La travesía de los pingüinos emperador parece suicida, pero su propósito es muy claro: la supervivencia de una especie que sin la abnegación absoluta de ambos progenitores no podría existir. Todos los actos de estos animales tienen un porqué dominado por el amor y por un espíritu de entrega y sacrificio que difícilmente concuerdan con nuestra idea del mundo animal y mucho menos con las del comportamiento de muchos padres humanos de la época actual, irresponsables, agresivos y abusadores, o aquéllos para quienes la atención de sus hijos consiste en procurarles terapias psicológicas, tarjetas de crédito y todos los permisos, con tal de que no los molesten.
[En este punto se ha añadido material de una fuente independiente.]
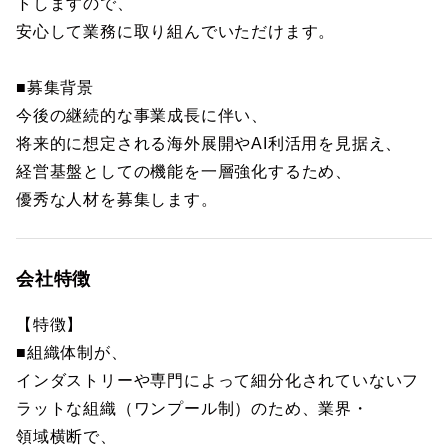
トしますので、
安心して業務に取り組んでいただけます。
■募集背景
今後の継続的な事業成長に伴い、
将来的に想定される海外展開やAI利活用を見据え、
経営基盤としての機能を一層強化するため、
優秀な人材を募集します。
会社特徴
【特徴】
■組織体制が、
インダストリーや専門によって細分化されていないフ
ラットな組織（ワンプール制）のため、業界・
領域横断で、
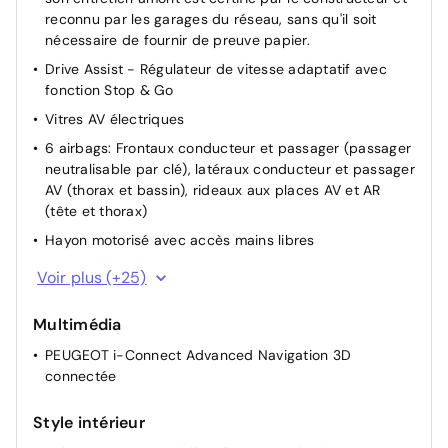
reconnu par les garages du réseau, sans qu'il soit
nécessaire de fournir de preuve papier.
Drive Assist - Régulateur de vitesse adaptatif avec
fonction Stop & Go
Vitres AV électriques
6 airbags: Frontaux conducteur et passager (passager
neutralisable par clé), latéraux conducteur et passager
AV (thorax et bassin), rideaux aux places AV et AR
(tête et thorax)
Hayon motorisé avec accès mains libres
Banquette rang 2 coulissante 60/40, avec dossiers
Voir plus (+25)
inclinables et rabattables 40/20/40, avec fonction
Easy Access aux places du rang 3
Multimédia
Essuie-vitre AV à déclenchement automatique
PEUGEOT i-Connect Advanced Navigation 3D
Monogrammes AV : blason PEUGEOT et 5008
connectée
Sièges AV chauffants
Style intérieur
Bandeau entre les feux AR Noir laqué avec lettrage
Por lo pronto, yo aspiro a mejorar tomando como modelo el de estas criaturas. No podemos cargar huevos sobre los pies y bajo la piel, ni sobreviviríamos a la intemperie y sin alimento como los pingüinos, pero su abnegación incondicional, su lucha solidaria por la permanencia del grupo, la intolerancia a conductas aberrantes e injustas, la protección de la familia, el rechazo a cualquier privilegio de unos sobre otros, el propósito de no ocupar inútilmente el lugar que necesitan los demás, el cuidado afanoso de los hijos y el valor de no absorber sus actividades, el fomento de su independencia a pesar del amor, son lecciones que vale la pena tomar, si queremos sobrevivir como especie.